A Disney andou 12% em dez anos. A Netflix, 3.400%
No exercício encerrado em outubro de 2016 a Disney teve US$ 15,721 bilhões de lucro operacional. No encerrado em setembro de 2025, US$ 17,551 bilhões. São dez anos para avançar 11,6%. A Netflix fez o mesmo percurso saindo de US$ 379,8 milhões para US$ 13,327 bilhões: 35 vezes mais. Em 2016 a Netflix lucrava 2,4% do que a Disney lucrava; em 2025, 76%.
A curva virou em 2019 e 2020, e não foi por acaso. A Disney comprou a 21st Century Fox em março de 2019 e lançou o Disney+ em novembro do mesmo ano, ou seja, assumiu uma dívida grande e um custo novo ao mesmo tempo. Em seguida a pandemia fechou os parques, que são a parte do negócio que dá dinheiro de verdade: o lucro operacional caiu para US$ 8,108 bilhões no exercício de 2020 e US$ 7,766 bilhões no de 2021, o piso da série. Foi ali que a Netflix chegou mais perto, a 80% do lucro da Disney. Depois os parques reabriram, a Disney recuperou terreno e a distância voltou a abrir. Só que a Netflix não parou: dobrou o lucro entre 2021 e 2025.
O que o gráfico não mostra é o tamanho das duas. No último exercício a Disney faturou US$ 94,4 bilhões e a Netflix, US$ 45,2 bilhões. A Netflix fatura menos da metade e lucra três quartos, o que dá margem operacional de 29,5% contra 18,6%. A Disney carrega parques, cruzeiros, estúdios, canais de TV a cabo em queda e um serviço de streaming construído por cima de tudo isso. A Netflix carrega catálogo e servidor.
Para quem opera, a leitura é sobre custo de transição. As duas empresas entraram na mesma década com a mesma tese sobre streaming. Uma tinha só o streaming para pagar. A outra teve que sustentar o negócio antigo enquanto construía o novo, e é essa conta que aparece na linha parada por dez anos.
Dez anos: a Disney avançou 12%, a Netflix multiplicou por 35
Lucro operacional por exercício encerrado, em US$ bilhões correntes
- Disney
- Netflix
Ressalva de método. Os exercícios não coincidem: a Netflix fecha em 31 de dezembro e a Disney entre 27 de setembro e 3 de outubro.
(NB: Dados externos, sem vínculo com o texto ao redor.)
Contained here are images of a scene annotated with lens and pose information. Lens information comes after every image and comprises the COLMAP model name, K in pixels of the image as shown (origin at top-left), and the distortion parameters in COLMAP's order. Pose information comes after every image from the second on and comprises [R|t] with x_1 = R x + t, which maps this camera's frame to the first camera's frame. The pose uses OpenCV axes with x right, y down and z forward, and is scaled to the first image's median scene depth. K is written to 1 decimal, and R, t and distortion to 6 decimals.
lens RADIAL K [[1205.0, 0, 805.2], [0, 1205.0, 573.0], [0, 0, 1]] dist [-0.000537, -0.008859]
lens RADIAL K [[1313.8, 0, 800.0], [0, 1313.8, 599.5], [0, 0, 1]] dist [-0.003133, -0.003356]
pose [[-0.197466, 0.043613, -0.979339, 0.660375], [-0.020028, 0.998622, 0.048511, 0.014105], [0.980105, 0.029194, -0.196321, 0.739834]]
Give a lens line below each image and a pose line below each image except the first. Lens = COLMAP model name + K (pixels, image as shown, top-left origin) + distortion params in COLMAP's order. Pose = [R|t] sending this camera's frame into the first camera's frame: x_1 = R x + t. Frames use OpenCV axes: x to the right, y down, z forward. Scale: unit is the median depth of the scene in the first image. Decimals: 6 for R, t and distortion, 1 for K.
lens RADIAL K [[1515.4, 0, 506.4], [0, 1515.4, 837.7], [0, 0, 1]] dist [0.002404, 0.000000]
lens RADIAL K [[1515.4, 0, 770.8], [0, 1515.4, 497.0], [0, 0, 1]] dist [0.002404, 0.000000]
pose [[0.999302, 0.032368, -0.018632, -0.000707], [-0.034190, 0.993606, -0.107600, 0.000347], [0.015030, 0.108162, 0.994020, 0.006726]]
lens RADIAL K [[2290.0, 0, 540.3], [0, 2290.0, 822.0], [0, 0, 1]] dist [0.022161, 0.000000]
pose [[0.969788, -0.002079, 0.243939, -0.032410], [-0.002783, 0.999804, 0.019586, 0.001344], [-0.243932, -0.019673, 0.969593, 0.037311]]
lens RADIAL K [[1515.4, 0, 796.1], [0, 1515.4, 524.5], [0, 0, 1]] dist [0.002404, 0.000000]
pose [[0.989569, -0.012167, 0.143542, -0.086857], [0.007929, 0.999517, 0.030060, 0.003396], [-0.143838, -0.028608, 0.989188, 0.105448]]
Por isso o eixo horizontal é a data real de encerramento de cada exercício, e não o ano fiscal declarado — cada ponto da Disney cobre um período que termina cerca de três meses antes do ponto correspondente da Netflix. Valores nominais em dólar, sem correção pela inflação americana: em termos reais o avanço de 11,6% da Disney vira queda. É lucro operacional consolidado, não resultado do segmento de streaming; a Disney reporta o Disney+ dentro de direct-to-consumer, com critérios de alocação próprios que mudaram no período. A Disney incorporou a 21st Century Fox em março de 2019, o que altera a base de comparação da receita e do resultado a partir do exercício de 2019, sem quebra no conceito contábil usado aqui. A série da Disney vem do CIK 1744489, a holding criada em 2019 para a operação da Fox: o exercício encerrado em outubro de 2016 aparece nesse CIK via formulário 8-K, e os demais via 10-K. A Netflix já apareceu no graphz em 26 de agosto, com outra série (caixa operacional) e outra conclusão; aqui a protagonista é a Disney e o conceito é lucro operacional. O fio veio de uma nota do Sherwood News sobre a temporada de Hollywood e o hábito de streaming, mas nenhum número deles foi usado: a série inteira foi coletada de novo no SEC EDGAR.